Anish Kapoor

Gosto do Anish Kapoor.
Não sou amigo dele. Não o conheço pessoalmente. Nunca o vi. Nem, tão-pouco, sei como é que ele é.
Pronto, fui ao Google e agora já sei como é que ele é. Um indiano, mais velho que eu, de cabelos brancos e com ar simpático.
Gosto do Anish Kapoor, pronto.
E ainda bem que não o conheço. Geralmente tendo a não gostar de pessoas. Das pessoas que conheço. Por defeito, não gosto delas. Ainda bem que não conheço o Anish Kapoor.
Assim não lhe vejo os defeitos. Os erros. As mentiras (se bem que nalgumas das suas obras…).
Quando não conhecemos as pessoas, não pensamos que também vão à casa-de-banho como todos nós. Que também têm caspa. Fazem merda. Cospem no chão. Dizem asneiras. Gritam contigo.
Quando não conhecemos as pessoas, elas são de cristal. Perfeitas. Puras. Maravilhosas.
É por isso que gosto do Anish Kapoor.
Porque não o conheço.
E pelo que me faz sentir com o seu trabalho.
Em Works, Thoughts, Experiments em exposição no Museu de Serralves, Anish Kapoor leva-me de mão-dada pelo meu imaginário pop de ficção-científica dos anos ’70, que acho que também foram dele, e materializa todo o sonho que eu tive ao ler as páginas de Eternus 9: Um Filho do Cosmos de Victor Mesquita, Wanya: Escala em Orongo de Augusto Mota e Nelson Dias, Axle Munshine: O Vagabundo dos Limbos de Christian Godard e Julio Ribera, Valérian: Agente do Espaço-Tempo de Pierre Christin e Jean-Claude Mézières, sem esquecer Barbarella de Jean-Claude Forest. São estórias ambientadas em mundos futuristas de traços retro. E é isso que Kapoor me mostra nesta sua exposição de maquetas que tem vindo a construir nestes últimos quarenta anos. Objectos redondos, arredondados, circulares, sem arestas, sem golpes, sem linhas de corte. São objectos que gritam Mãe. São interpretações da Origem do Mundo. Como seios. Como vaginas. Somos dados à luz e somos alimentados. Em mundos de perfeição arredondada. De rasgos na terra como feridas abertas à espera de serem fecundadas. De cicatrizes que não saram e vão derramando o seu pus virulento que, camada após camada, criam mundos. Mundos de sonho. Belos.

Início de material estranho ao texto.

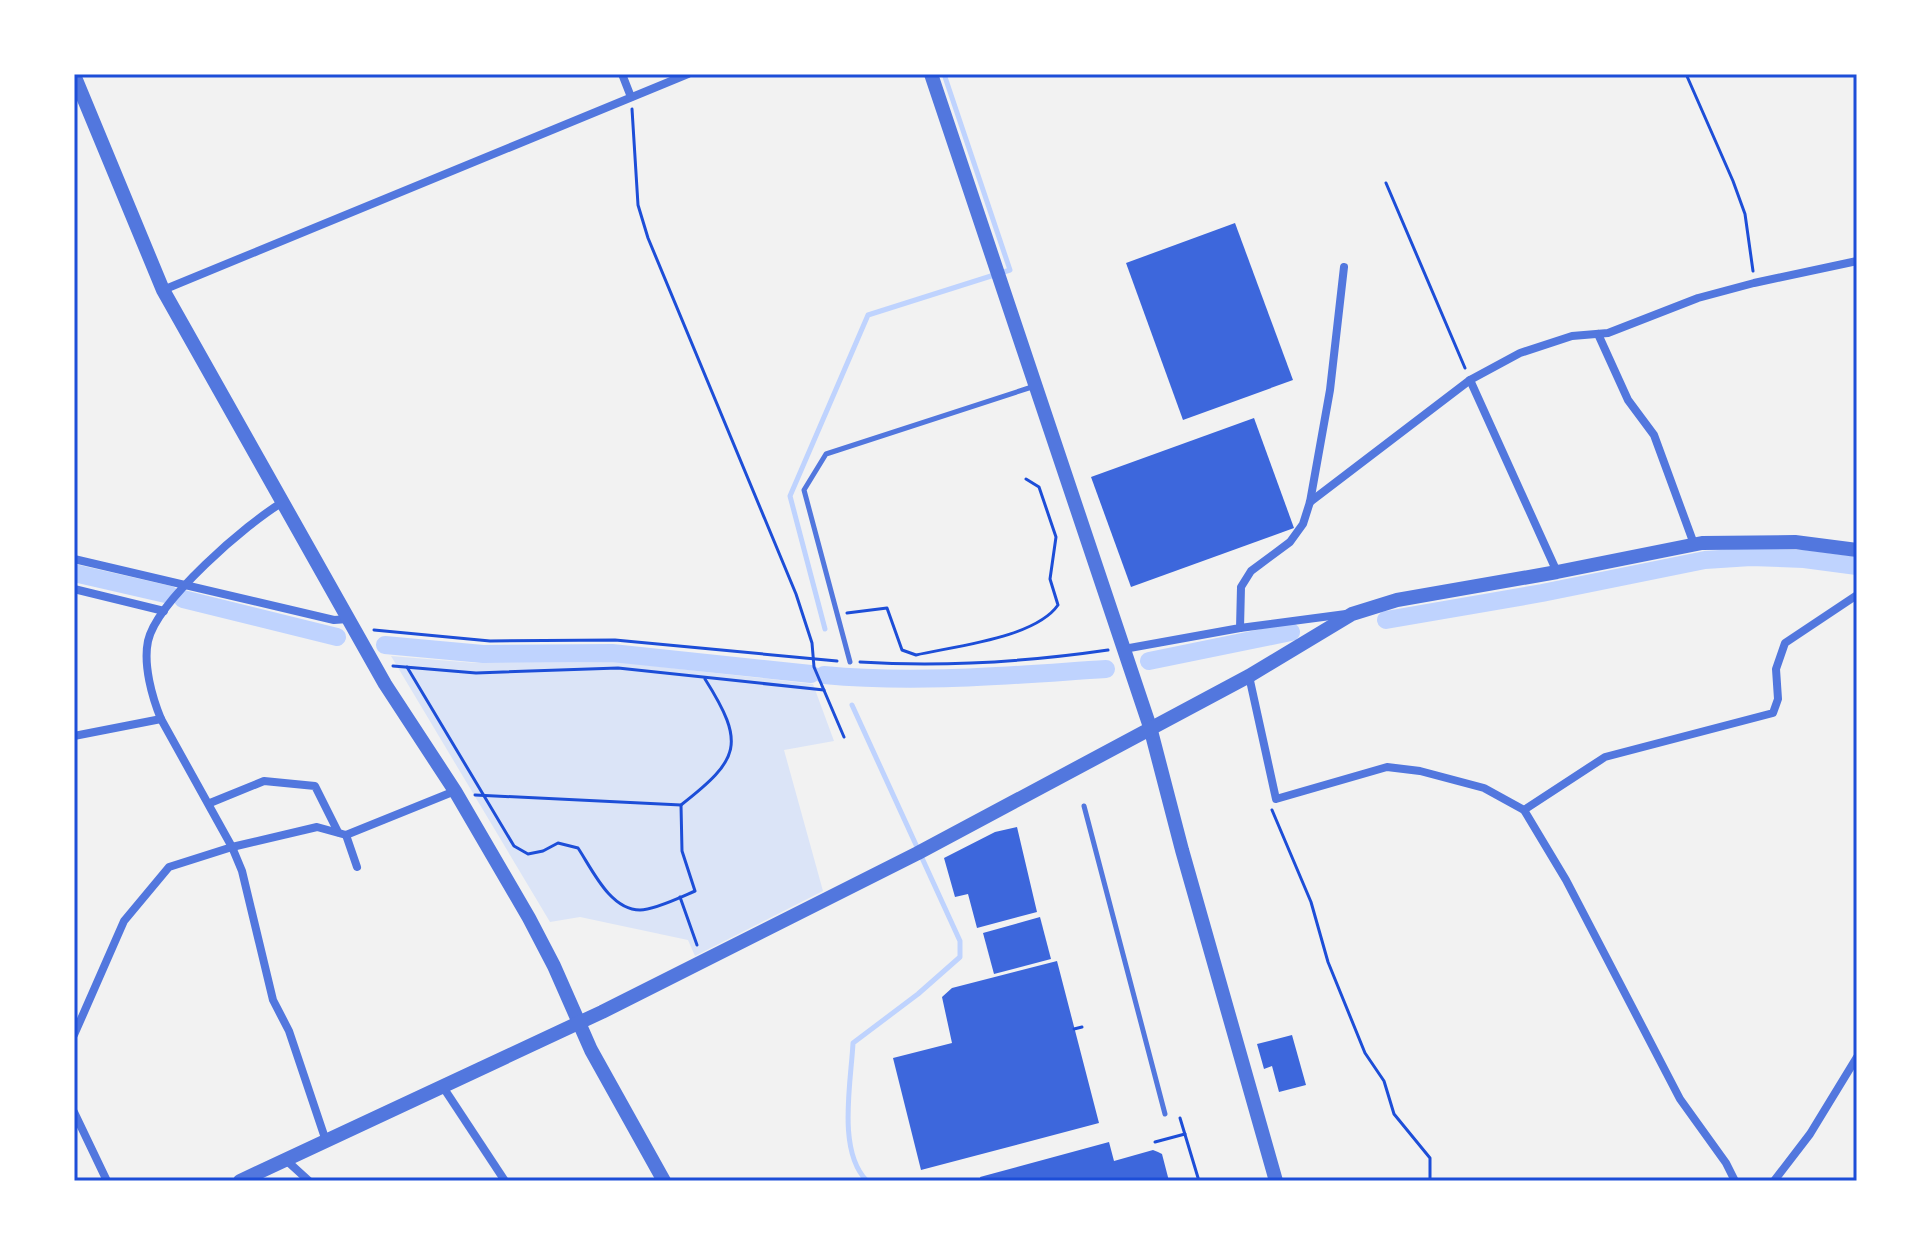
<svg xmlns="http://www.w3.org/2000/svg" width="1931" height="1255" viewBox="0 0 1931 1255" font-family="Signika,sans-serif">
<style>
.green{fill:#dbe4f7}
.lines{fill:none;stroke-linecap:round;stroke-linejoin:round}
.stream{stroke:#bfd3fe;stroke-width:5}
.canal{stroke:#bfd3fe;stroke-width:18}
.building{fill:#3d67dc}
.path{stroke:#1d4ed8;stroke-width:3}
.service{stroke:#5277de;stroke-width:5}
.minor{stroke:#5277de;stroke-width:8}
.tertiary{stroke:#5277de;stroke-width:14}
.neatline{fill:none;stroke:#1d4ed8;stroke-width:3}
</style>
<rect width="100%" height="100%" fill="#f2f2f2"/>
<!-- green -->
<polygon class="green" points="391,656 475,663 619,662 813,684 834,741 784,750 823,891 695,956 688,940 580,917 550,922"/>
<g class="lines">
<!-- stream -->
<g class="stream">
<polyline points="825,629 790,496 868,315 1010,270 944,74"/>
<path d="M852,705L960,941V957L918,994L853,1043C851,1083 837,1151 867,1181"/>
</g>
<!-- canal -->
<g class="canal">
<polyline points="74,573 170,595"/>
<polyline points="183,599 337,637"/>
<polyline points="1386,620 1542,593 1705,560 1751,557 1804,559 1857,566"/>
<polyline points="385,645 483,654 612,653 811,674"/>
<polyline points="1149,661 1291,632"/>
<path d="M824,675C918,684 1012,675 1106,669"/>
</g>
</g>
<!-- building -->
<g class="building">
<polygon points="1235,223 1293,380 1183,420 1126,263"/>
<polygon points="1254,418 1294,528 1131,587 1091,477"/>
<polygon points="1017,827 1037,912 977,928 968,894 955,897 944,858 995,832"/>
<polygon points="1040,917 1051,959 994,974 983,933"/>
<polygon points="1057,961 1099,1123 921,1170 893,1058 952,1043 942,997 952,988"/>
<polygon points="1292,1035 1306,1085 1279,1092 1272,1066 1264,1069 1257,1044"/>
<polygon points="1109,1142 1114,1161 1153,1150 1158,1152 1162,1154 1169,1181 981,1181 980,1177"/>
</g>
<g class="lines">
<!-- path -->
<g class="path">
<polyline points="1686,74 1733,181 1745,214 1753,271"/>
<polyline points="632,109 638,205 648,238 796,594 812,643 814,667 844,737"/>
<polyline points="1386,183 1465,368"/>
<path d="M847,613L887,608L902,650L916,655C955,646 1035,638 1058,605L1050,579L1056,537L1039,487L1026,479"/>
<polyline points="374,630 490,641 615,640 837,661"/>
<path d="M860,662C943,667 1026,662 1108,650"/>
<polyline points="393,666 476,673 618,668 824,690"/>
<path d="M407,667L514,846L528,854L543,851L558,843L578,848C592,869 610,910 640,910C654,910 681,897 695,891L682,851L681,805"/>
<path d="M475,795L681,805C740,759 746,744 705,679"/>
<polyline points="1272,810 1311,902 1328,962 1365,1053 1384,1081 1394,1114 1430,1158 1430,1181"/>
<polyline points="680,897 697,945"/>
<polyline points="1074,1029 1082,1027"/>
<polyline points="1180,1118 1199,1181"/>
<polyline points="1155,1142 1185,1134"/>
</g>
<!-- service -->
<g class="service">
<polyline points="850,662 804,490 826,454 1035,386"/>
<polyline points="1084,806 1165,1114"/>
</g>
<!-- minor -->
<g class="minor">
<polyline points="622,74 631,97"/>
<polyline points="163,290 688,74"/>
<polyline points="1598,334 1628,400 1654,435 1694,544"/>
<polyline points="1470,380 1557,572"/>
<path d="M283,502C247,523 157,601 148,641C143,665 152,697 161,719L232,847L242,871L273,1000L289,1031L326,1141"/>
<polyline points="1310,502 1470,380 1520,353 1572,336 1608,333 1698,298 1754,283 1857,261"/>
<polyline points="74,559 334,620 348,619"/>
<polyline points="74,589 164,611"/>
<polyline points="1240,628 1346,614"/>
<polyline points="1124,649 1240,628 1241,587 1251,571 1290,542 1303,524 1310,502 1330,390 1344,267"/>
<polyline points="1249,676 1276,799 1387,767 1420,771 1484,788 1524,810 1566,880 1680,1099 1726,1163 1735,1181"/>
<polyline points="74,736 161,719"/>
<polyline points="210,803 264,781 315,786 338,832"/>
<polyline points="1524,810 1605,757 1773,713 1778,699 1776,669 1785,643 1857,595"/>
<polyline points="346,835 357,867"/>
<polyline points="74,1035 124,921 169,867 232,847 317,827 346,835 455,791"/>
<polyline points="443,1087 505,1181"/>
<polyline points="74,1112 107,1181"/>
<polyline points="286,1160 309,1181"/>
<polyline points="1774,1181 1810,1134 1857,1057"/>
</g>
<!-- tertiary -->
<g class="tertiary">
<polyline points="931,74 1150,727 1182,850 1276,1181"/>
<polyline points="74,75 163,290 385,684 455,791 529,918 554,966 591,1050 664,1181"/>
<polyline points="240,1181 602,1012 918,853 1249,676 1352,614 1397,600 1557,572 1702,543 1795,542 1857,550"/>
</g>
</g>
<!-- border -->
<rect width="1931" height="1255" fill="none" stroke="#ffffff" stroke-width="152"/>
<rect x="76" y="76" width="1779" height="1103" class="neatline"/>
</svg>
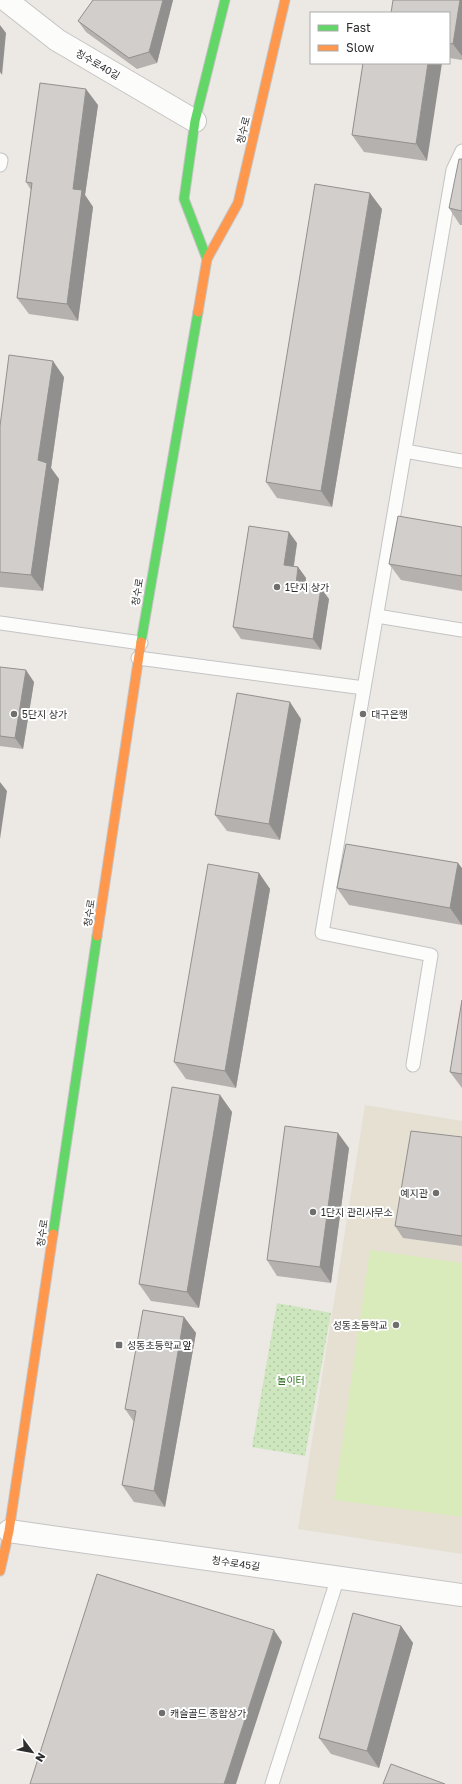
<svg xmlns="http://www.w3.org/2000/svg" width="462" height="1784" font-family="'Golos Text','Noto Sans KR',sans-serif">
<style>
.education{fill:#e6e0d3}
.grass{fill:url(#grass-dots)}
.pitch{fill:#d9eabb}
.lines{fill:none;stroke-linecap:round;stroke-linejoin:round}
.lane-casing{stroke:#c5c4c5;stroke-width:15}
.street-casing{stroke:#c5c4c5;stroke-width:24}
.fast-casing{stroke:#c5c4c5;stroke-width:11}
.slow-casing{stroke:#c5c4c5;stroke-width:11}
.lane{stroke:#fcfcfb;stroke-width:13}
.street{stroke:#fcfcfb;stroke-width:22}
.fast{stroke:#63d668;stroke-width:9}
.slow{stroke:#ff974d;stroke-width:9}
.wall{fill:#b4b1af}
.shaded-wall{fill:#92908e}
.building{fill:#d1cecb;stroke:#92908e}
.poi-dot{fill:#706f6e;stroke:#fff;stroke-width:1.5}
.labels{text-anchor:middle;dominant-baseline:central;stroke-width:4;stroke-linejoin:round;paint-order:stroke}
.street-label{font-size:10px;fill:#2e2e2e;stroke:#fff}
.poi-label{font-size:10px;fill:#2e2e2e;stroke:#fff;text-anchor:start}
.park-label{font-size:10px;fill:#2c6e1b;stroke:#fff}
</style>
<defs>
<pattern id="grass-dots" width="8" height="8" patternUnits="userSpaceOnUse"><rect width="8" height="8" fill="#cee6be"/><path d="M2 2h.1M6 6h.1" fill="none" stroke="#b1c6a4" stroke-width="1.8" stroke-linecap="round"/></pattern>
</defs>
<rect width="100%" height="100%" fill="#ece8e4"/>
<path class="education" d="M365 1105 462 1121V1554L298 1529Z"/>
<path class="grass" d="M277 1303 331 1313 305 1456 252 1447Z"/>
<path class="pitch" d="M370 1250 462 1263V1517L334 1500Z"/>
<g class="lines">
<g class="lane-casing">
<path id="lane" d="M0 165 1 160
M405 451 462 461
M377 616 462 630
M0 623 141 643
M138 658 364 688
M413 1065 431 955 322 933 453 170 462 151
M272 1784 338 1577"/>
</g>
<g class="street-casing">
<path id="street" d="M6 0 57 40 195 121
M9 1531 462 1595"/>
</g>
<g class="fast-casing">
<path id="fast" d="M207 259 184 199 195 121 225 0
M141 642 198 312
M53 1234 97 936"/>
</g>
<g class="slow-casing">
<path id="slow" d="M198 312 207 259 238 203 285 0
M97 936 141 642
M0 1571 9 1531 53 1234"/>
</g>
<use href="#lane" class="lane"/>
<use href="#street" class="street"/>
<use href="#fast" class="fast"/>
<use href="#slow" class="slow"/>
</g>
<path class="wall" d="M93 0H173L157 63 137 69 86 32 78 21Z
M462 0V60L449 58V13Z
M363 63 427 161 364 152 352 135Z
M98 105 85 195 93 207 78 321 29 314 17 298 31 190 26 182Z
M462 159V225H460L449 208Z
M382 209 332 507 277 498 266 482Z
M64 377 51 468 59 479 43 591 0 587V426Z
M462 527V591L401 580 389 564Z
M297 543 294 566 298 567 306 578 305 585 329 599 321 650 241 639 233 627Z
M0 667 34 682 23 749 0 746Z
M301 719 280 840 227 831 215 815Z
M458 863 462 925 349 905 337 888Z
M259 873 270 889 236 1088 186 1079 174 1062Z
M462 1000V1088L450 1072Z
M220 1095 232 1112 199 1308 151 1301 139 1284Z
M462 1137V1246L403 1238 395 1226Z
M349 1148 331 1283 277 1276 267 1260Z
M184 1317 196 1333 165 1507 134 1502 122 1485 134 1422 125 1409Z
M401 1626 413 1643 379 1768 331 1754 319 1738Z"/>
<path class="shaded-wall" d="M163 0H173L157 63 149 52Z
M460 0H462V56L453 44Z
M0 25 6 33 2 75 0 72Z
M428 63H442L427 161 416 144Z
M86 89 98 105 85 195 93 207 78 321 67 304 73 189Z
M370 193 382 209 332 507 321 491Z
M53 361 64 377 51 468 59 479 43 591 31 575 38 460Z
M289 532 297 543 292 576 284 565Z
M298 567 306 578 304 595 296 584Z
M321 588 329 599 321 650 313 639Z
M26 670 34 682 23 749 15 738Z
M290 702 301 719 280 840 269 824Z
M0 782 7 791 0 839Z
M458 863 462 868V925L450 908Z
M259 873 270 889 236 1088 225 1071Z
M220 1095 232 1112 199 1308 187 1292Z
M338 1133 349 1148 331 1283 320 1267Z
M184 1317 196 1333 165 1507 154 1491Z
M401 1626 413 1643 379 1768 367 1751Z
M274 1630 282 1642 236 1784H224Z"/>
<path class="building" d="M93 0H163L149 52 129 58 78 21Z
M393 0H460L453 44 449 43V13H391Z
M363 63H428L416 144 352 135Z
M40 83 86 89 73 189 82 190 67 304 17 298 32 183 26 182Z
M459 159H462V211L449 208Z
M315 184 370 193 321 491 266 482Z
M9 355 53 361 38 460 47 463 31 575 0 572V426Z
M398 516 462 527V576L389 564Z
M249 526 289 532 284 565 298 567 296 584 321 588 313 639 233 627Z
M0 667 26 670 15 738 0 736Z
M237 693 290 702 269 824 215 815Z
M346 844 458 863 450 908 337 888Z
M208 864 259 873 225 1071 174 1062Z
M462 1000V1074L450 1072Z
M172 1087 220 1095 187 1292 139 1284Z
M285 1126 338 1133 320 1267 267 1260Z
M411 1131 462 1137V1236L395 1226Z
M143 1310 184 1317 154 1491 122 1485 136 1411 125 1409Z
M97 1574 274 1630 224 1784H30Z
M353 1613 401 1626 367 1751 319 1738Z
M391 1764 445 1784H383Z"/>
<g class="poi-dot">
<circle cx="277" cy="587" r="4"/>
<circle cx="14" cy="714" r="4"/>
<circle cx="363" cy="714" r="4"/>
<circle cx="436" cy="1193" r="4"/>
<circle cx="313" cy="1212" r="4"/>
<circle cx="396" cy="1325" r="4"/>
<rect x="115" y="1341" width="8" height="8" rx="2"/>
<circle cx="162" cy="1713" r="4"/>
</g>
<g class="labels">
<g class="street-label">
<text transform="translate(98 64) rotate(30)">청수로40길</text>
<text transform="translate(243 130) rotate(-77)">청수로</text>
<text transform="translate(137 592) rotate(-81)">청수로</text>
<text transform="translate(89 913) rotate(-82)">청수로</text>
<text transform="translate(42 1233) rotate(-82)">청수로</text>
<text transform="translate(236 1563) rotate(8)">청수로45길</text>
</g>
<g class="poi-label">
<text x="285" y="587">1단지 상가</text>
<text x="22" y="714">5단지 상가</text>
<text x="371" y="714">대구은행</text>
<text x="428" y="1193" text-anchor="end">예지관</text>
<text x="321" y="1212">1단지 관리사무소</text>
<text x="388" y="1325" text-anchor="end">성동초등학교</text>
<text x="127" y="1345">성동초등학교앞</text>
<text x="170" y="1713">캐슬골드 종합상가</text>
</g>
<g class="park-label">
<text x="291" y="1380">놀이터</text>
</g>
</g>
<rect x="310" y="12" width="140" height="52" fill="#ffffff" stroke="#ababab"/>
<rect x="318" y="25" width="20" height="6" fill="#63d668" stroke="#ababab"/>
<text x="346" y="32" font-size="12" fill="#2e2e2e">Fast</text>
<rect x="318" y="45" width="20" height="6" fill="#ff974d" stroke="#ababab"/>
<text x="346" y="52" font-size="12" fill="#2e2e2e">Slow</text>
<g transform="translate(32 1752) rotate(122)" stroke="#ffffff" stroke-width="3" paint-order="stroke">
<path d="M0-3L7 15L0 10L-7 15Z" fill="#2e2e2e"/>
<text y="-6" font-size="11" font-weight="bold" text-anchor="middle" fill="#2e2e2e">N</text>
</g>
</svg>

Eu vejo estas maquetas e sinto os olhos a brilhar de desejo. Tenho vontade de enfiar as mãos na terra das construções orgânicas de Anish Kapoor e sentir-me em harmonia com ela. Com elas. A terra e as obras. A vida. Enfiar as mão e espremer a terra, moldá-la, criar, dar vida. Foda-se que isto é tanto. E tão intenso. É uma trip de heroína.
Saio para a rua. Para a luz do dia. Coloco os óculos escuros. E descubro o Anish Kapoor solar. O das obras dimensionadas para os belos jardins de Serralves.
A monumental Sectional Body Preparing for Monadic Singularity que parece preparar a explosão de um som que irá rebentar-me com os tímpanos mas, ao mesmo tempo, elevar-me aos sonhos (um dia sonhei que estava a correr, todo nu, dentro de um ouvido pútrido, estória que já escrevi para as Estórias da Violência, e ao ver esta obra, pareceu-me ver esse ouvido a escorrer pus pelos seus buracos multi-dimensionais e a transportar-me, como através do Buraco da Minhoca, ao longo do Multiverso).
Depois cruzo-me com a subida aos céus de Language of Birds, uma espécie de Torre de Babel em miniatura que serve para falar com outras entidades – há até um Chamador de Aves que, uma vez por semana, sobe as escadas e chama os pássaros. Fala com eles. E é impossível não ver aqui a mão de Deus.
E deixo-me embriagar pelo Descent into Limbo, onde se vê o que não existe ou, por outro lado, não se vê nada do que lá está. Há um buraco, mas não o vemos. Mas acreditamos que ele lá está porque nos dizem que Sim, senhor, está aqui um buraco redondo, com três metros e tal de diâmetro e uma abertura de um metro e tal e até já lá caiu um homem que não acreditava no que não estava a ver. E depois abre-se a porta da rua, o sol entra no buraco que come a luz, os seus raios, e a negritude torna-se azul, como o azul dos tuaregues, e finalmente acreditamos na mentira e sim, o buraco está lá, mas não o vemos, só o sentimos quando a luz nos dá a cor do nosso desejo.
É por isto que eu gosto do Anish Kapoor.
Pelo que me faz sentir.
E ainda bem que não o conheço.
Porque assim, posso mesmo gostar de gostar dele.